Non pas par un grand choix catastrophique identifiable à une date précise, mais par l’addition de milliers de décisions raisonnables à court terme et rarement réexaminées ensuite. Chaque gouvernement a reçu l’héritage du précédent et l’a augmenté de ses propres engagements. Les dépenses sont devenues plus difficiles à réduire, les mécanismes plus complexes, les responsabilités plus diffuses.

Tant que l’argent pouvait être trouvé, le système continuait.

Aujourd’hui, les solutions de rattrapage deviennent elles-mêmes plus coûteuses.

L’endettement n’est plus indolore lorsque les intérêts remontent fortement. L’augmentation des prélèvements devient politiquement et économiquement difficile dans un pays où ils sont déjà élevés. Les réductions de dépenses deviennent explosives lorsque chaque politique publique possède ses bénéficiaires, ses droits acquis, ses administrations et ses engagements contractuels.

Le pays arrive donc à un endroit qu’il avait passé quarante ans à éviter : le moment de l’arbitrage.

Il faudra choisir.

Et c’est précisément pour cela que le silence sur le tableau d’ensemble devient si problématique.

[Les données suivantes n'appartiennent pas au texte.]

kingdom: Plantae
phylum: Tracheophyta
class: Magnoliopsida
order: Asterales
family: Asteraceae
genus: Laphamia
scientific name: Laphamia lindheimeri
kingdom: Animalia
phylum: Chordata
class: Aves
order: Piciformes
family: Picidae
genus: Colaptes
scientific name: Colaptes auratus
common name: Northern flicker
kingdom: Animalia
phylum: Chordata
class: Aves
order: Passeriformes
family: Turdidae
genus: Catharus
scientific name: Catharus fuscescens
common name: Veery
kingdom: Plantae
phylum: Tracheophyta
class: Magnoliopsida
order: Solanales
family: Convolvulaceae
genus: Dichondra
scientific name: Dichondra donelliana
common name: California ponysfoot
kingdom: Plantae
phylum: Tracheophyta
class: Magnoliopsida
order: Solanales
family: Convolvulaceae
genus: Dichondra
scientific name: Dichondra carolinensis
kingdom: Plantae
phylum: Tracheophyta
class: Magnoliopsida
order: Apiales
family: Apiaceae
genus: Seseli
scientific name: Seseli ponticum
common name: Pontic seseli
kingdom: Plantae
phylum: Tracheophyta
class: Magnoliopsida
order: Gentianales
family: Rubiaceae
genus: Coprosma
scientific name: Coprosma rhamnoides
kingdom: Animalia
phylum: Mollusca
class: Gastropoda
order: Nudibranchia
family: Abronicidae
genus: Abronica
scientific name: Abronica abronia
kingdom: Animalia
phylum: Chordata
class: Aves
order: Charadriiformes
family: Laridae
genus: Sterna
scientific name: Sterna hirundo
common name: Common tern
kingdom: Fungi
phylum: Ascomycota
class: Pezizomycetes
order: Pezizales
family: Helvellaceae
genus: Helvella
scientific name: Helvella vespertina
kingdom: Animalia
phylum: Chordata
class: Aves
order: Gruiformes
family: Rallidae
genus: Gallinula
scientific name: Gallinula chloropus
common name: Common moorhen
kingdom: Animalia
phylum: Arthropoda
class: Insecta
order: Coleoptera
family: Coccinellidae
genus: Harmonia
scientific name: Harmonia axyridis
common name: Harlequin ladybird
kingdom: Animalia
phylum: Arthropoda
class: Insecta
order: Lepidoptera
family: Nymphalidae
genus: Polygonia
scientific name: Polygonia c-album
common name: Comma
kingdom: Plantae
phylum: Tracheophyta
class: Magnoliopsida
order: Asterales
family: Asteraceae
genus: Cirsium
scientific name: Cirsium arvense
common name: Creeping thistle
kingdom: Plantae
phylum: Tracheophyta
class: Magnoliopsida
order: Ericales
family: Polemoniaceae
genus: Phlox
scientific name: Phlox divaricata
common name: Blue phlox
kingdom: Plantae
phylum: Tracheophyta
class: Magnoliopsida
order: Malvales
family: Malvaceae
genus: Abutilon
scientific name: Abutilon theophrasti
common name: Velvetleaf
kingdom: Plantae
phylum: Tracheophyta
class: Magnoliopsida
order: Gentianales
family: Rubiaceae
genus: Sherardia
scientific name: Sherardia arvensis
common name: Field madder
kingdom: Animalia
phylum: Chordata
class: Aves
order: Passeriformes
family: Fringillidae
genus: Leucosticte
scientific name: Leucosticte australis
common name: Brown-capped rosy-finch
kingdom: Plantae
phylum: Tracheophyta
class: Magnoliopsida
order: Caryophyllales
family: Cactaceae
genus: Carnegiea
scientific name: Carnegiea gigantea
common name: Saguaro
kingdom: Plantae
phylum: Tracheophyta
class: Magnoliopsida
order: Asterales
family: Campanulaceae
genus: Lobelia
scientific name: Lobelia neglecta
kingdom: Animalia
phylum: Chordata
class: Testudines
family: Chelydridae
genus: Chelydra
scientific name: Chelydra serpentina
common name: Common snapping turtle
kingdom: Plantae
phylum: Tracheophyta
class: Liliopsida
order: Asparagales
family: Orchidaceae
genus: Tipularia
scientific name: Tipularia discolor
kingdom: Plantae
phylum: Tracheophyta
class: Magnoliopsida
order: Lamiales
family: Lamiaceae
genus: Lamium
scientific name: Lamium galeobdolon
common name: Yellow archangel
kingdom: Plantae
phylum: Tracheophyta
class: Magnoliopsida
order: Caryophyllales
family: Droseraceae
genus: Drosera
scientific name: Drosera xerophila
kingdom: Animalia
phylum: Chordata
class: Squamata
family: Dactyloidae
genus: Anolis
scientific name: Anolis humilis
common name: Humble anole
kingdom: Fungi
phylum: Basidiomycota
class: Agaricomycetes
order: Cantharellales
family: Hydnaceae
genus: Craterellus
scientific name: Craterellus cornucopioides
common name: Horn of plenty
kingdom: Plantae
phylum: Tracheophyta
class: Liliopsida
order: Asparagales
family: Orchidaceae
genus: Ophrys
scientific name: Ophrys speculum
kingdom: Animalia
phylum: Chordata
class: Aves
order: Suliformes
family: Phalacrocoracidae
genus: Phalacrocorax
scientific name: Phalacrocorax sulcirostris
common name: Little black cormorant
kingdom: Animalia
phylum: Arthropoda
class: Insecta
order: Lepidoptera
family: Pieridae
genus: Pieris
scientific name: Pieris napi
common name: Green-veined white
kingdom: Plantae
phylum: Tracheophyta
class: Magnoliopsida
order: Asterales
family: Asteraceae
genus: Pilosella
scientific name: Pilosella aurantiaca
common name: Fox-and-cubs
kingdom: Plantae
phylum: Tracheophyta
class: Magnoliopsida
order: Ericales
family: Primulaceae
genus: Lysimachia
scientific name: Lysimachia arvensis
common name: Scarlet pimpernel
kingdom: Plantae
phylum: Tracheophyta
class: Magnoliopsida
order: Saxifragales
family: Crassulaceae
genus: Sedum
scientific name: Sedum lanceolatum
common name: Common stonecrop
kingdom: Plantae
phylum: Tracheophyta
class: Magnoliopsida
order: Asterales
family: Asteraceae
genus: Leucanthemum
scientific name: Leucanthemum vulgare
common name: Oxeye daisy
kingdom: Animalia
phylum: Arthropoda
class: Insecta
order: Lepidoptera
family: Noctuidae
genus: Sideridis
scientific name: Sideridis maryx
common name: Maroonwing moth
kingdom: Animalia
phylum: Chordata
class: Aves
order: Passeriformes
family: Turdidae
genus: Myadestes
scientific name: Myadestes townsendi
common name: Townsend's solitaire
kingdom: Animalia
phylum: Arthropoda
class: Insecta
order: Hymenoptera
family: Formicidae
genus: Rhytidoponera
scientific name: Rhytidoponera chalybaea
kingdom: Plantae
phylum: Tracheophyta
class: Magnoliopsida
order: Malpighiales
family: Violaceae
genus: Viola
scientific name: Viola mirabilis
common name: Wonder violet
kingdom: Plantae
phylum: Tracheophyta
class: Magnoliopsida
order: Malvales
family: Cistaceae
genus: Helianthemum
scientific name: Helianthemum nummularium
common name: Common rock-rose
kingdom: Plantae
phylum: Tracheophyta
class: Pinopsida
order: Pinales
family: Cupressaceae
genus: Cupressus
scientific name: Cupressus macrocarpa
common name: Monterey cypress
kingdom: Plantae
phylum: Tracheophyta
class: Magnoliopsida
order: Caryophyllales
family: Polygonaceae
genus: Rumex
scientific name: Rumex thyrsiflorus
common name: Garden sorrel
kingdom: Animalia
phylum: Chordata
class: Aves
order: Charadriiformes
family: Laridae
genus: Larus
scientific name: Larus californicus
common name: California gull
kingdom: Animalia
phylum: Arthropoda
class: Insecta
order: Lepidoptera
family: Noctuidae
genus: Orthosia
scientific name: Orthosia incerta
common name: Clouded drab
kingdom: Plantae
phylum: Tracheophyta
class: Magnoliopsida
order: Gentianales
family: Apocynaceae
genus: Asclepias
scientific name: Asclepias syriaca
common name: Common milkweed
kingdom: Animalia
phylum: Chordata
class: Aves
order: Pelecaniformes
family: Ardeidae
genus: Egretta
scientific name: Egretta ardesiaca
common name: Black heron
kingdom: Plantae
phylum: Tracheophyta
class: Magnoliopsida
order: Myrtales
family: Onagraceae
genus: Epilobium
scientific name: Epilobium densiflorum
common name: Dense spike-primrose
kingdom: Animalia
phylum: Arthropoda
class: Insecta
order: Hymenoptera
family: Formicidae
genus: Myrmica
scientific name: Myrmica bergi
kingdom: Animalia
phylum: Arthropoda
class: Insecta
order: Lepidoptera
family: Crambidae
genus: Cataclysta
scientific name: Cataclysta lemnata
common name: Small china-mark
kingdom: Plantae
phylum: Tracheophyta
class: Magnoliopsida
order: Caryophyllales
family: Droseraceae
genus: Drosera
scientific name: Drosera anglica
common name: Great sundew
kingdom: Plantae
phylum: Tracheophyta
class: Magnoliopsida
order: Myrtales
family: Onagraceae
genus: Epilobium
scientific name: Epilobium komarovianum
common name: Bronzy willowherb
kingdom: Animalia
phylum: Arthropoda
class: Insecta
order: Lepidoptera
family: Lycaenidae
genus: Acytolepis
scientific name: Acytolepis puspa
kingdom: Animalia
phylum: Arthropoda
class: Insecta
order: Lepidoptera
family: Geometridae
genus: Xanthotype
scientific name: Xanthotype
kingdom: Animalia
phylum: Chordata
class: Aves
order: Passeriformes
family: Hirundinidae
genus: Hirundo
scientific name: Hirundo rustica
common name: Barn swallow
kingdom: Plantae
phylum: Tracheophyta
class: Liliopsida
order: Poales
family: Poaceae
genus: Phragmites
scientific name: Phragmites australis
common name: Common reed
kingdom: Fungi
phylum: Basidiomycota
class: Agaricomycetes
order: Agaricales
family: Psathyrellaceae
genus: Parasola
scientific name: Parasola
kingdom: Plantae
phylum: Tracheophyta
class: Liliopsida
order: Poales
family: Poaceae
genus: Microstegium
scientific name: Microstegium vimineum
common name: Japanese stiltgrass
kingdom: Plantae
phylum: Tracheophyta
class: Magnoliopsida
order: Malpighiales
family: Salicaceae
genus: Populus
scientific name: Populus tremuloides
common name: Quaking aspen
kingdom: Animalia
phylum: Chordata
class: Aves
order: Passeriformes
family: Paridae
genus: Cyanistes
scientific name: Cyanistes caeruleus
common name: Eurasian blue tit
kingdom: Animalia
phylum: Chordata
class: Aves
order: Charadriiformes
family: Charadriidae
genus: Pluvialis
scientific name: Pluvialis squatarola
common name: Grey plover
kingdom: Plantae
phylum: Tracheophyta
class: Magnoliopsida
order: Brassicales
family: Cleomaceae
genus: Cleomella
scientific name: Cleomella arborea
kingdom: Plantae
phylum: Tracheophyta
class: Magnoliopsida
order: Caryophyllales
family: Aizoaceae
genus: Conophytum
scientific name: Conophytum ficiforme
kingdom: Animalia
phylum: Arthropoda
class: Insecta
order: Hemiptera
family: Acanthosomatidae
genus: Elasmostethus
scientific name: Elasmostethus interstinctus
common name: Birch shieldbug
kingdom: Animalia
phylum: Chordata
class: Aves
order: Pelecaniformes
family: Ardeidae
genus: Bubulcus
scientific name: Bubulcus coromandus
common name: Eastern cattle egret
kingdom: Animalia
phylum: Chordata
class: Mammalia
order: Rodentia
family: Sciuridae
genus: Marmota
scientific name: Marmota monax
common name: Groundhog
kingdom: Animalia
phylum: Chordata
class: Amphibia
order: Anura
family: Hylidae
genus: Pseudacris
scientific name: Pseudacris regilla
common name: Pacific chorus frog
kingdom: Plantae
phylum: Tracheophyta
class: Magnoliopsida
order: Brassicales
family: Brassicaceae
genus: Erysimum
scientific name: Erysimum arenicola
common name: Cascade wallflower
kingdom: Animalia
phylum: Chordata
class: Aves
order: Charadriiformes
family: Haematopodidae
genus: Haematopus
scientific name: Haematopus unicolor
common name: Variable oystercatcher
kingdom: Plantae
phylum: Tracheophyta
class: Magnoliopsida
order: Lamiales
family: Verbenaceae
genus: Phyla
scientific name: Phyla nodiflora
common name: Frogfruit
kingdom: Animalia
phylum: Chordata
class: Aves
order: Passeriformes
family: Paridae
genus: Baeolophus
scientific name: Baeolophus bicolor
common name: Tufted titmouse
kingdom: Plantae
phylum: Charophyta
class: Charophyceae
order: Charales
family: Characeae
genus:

On peut comprendre qu’un gouvernement hésite à annoncer brutalement la totalité des contraintes. Une telle présentation provoquerait immédiatement une bataille politique. Chaque catégorie découvrirait ce qui pourrait lui être demandé. Chaque opposition saisirait les chiffres qui l’arrangent. Les responsabilités des gouvernements précédents seraient réexaminées. Les décisions européennes seraient discutées. Les promesses déjà faites deviendraient des sujets de contestation.

Mais l’inconfort politique n’annule pas la nécessité démocratique.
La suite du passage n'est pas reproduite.